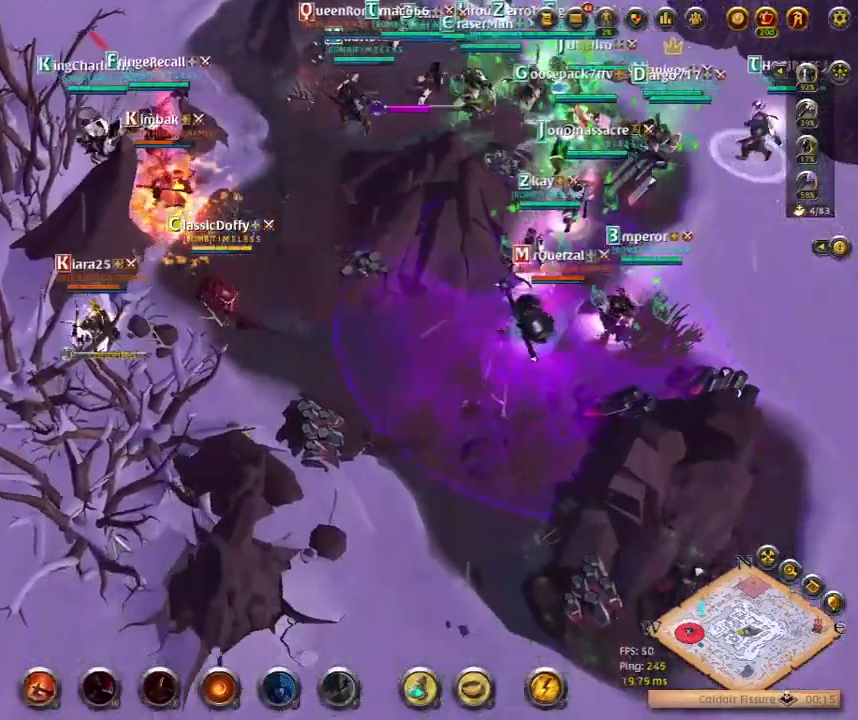
{"keys": [], "events": []}
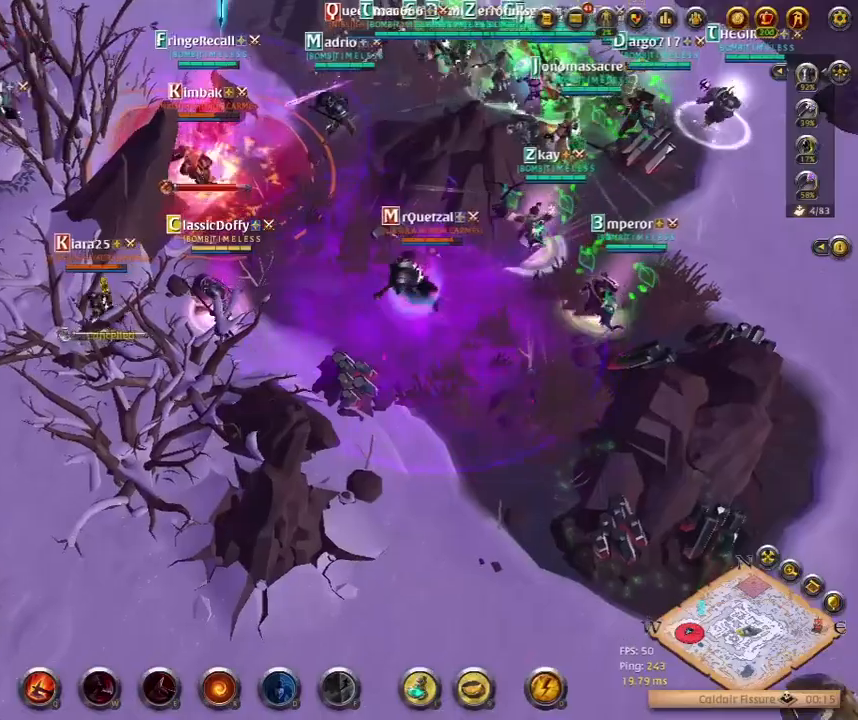
{"keys": [], "events": []}
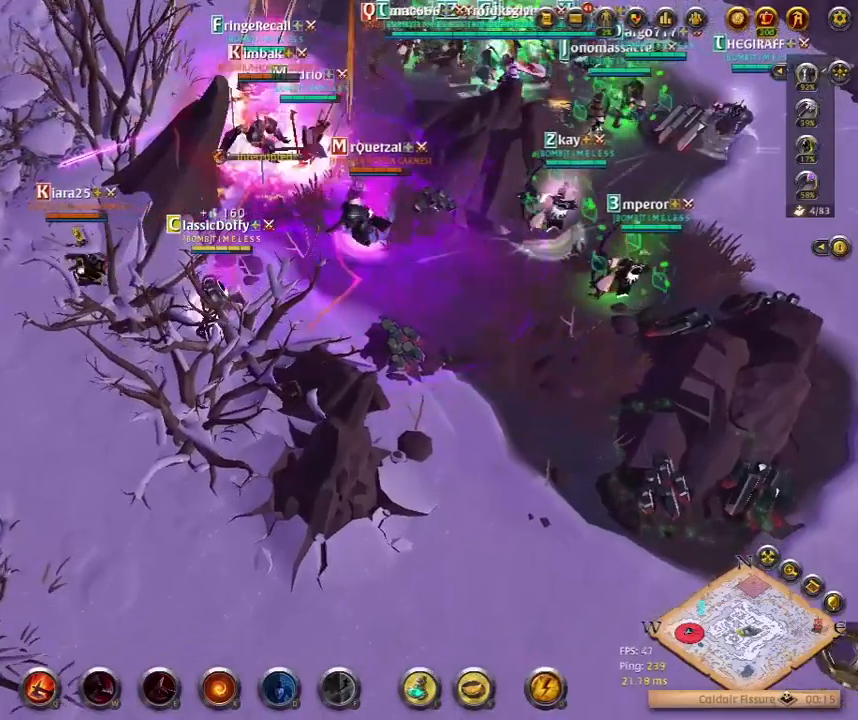
{"keys": [], "events": []}
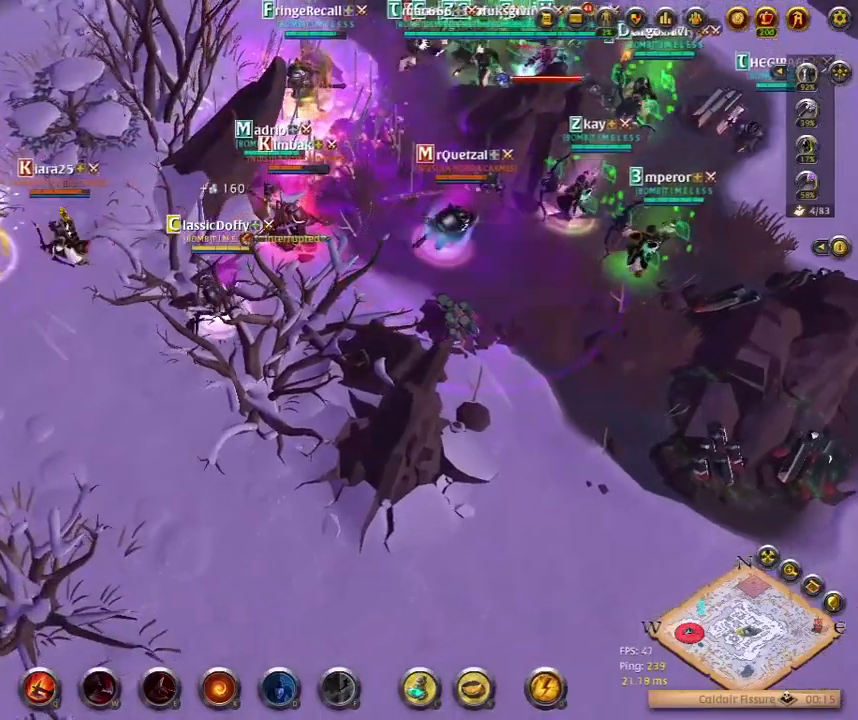
{"keys": [], "events": [[67, "q", "down"], [267, "q", "up"]]}
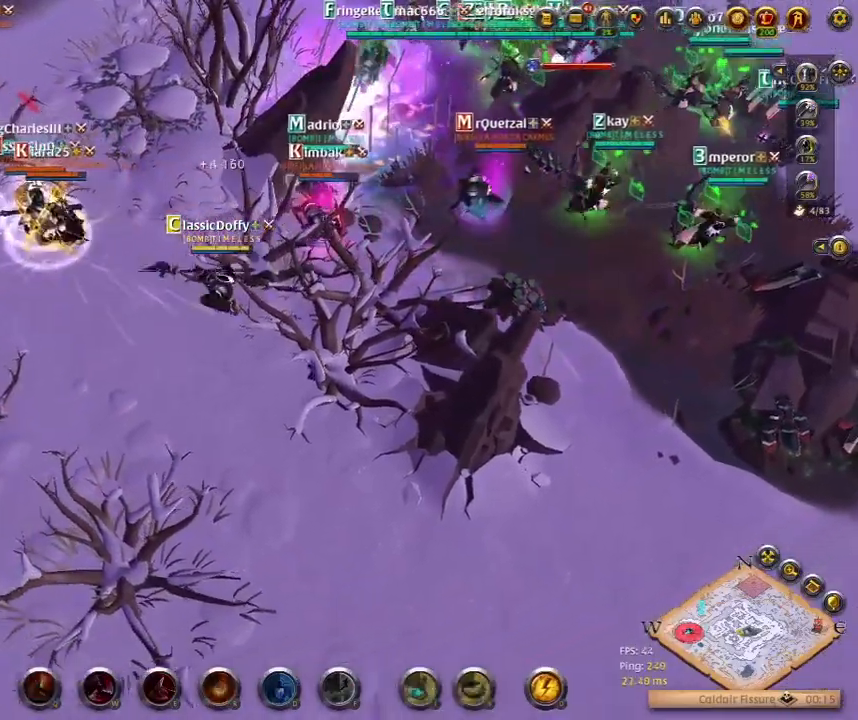
{"keys": [], "events": []}
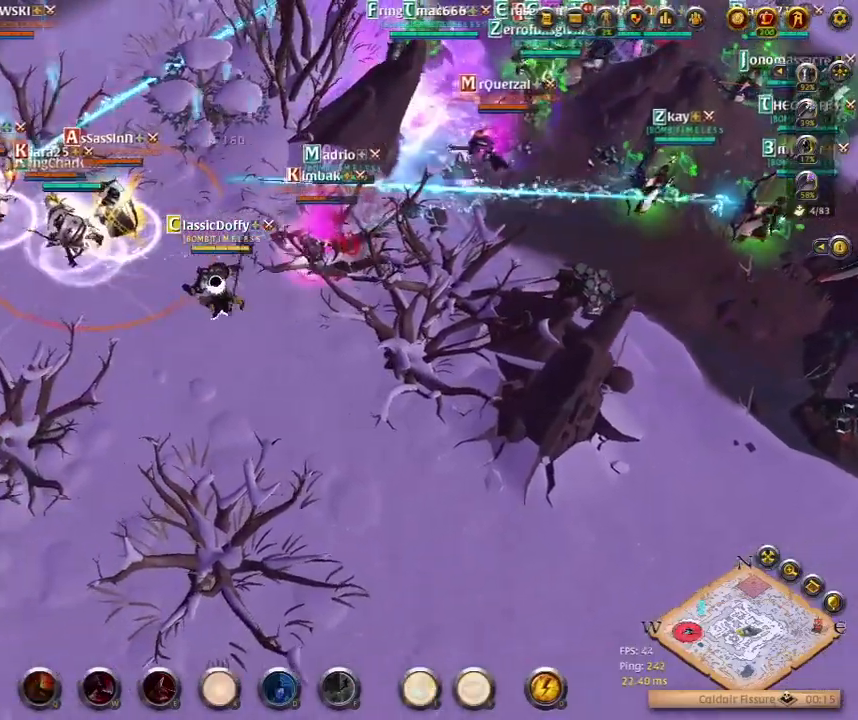
{"keys": [], "events": []}
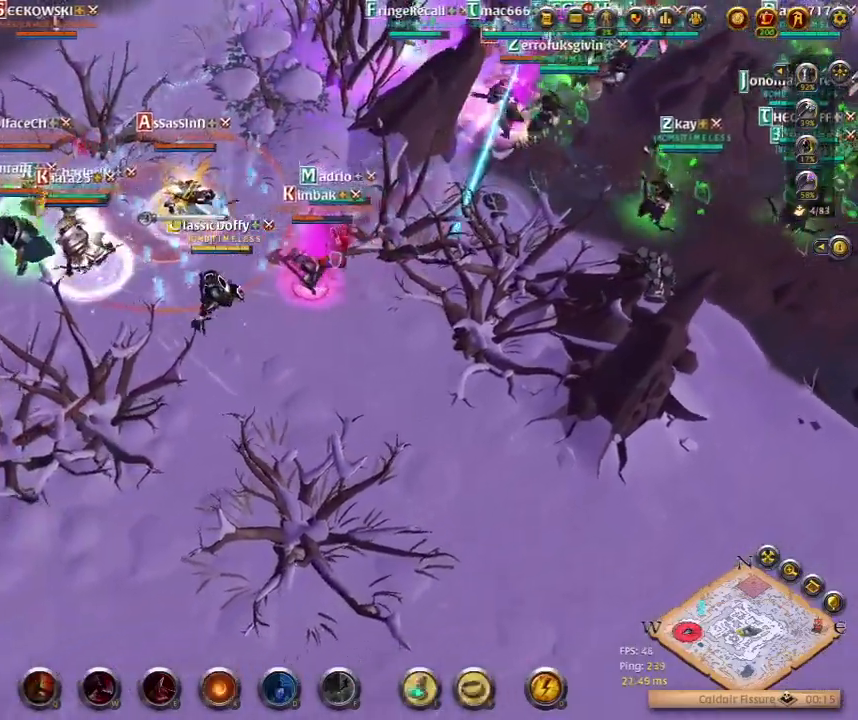
{"keys": [], "events": []}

──────

## What you need to do
Please print each record above again exactly, but omit any pictures.

## Expected output
{"keys": [], "events": []}
{"keys": [], "events": []}
{"keys": [], "events": []}
{"keys": [], "events": [[67, "q", "down"], [267, "q", "up"]]}
{"keys": [], "events": []}
{"keys": [], "events": []}
{"keys": [], "events": []}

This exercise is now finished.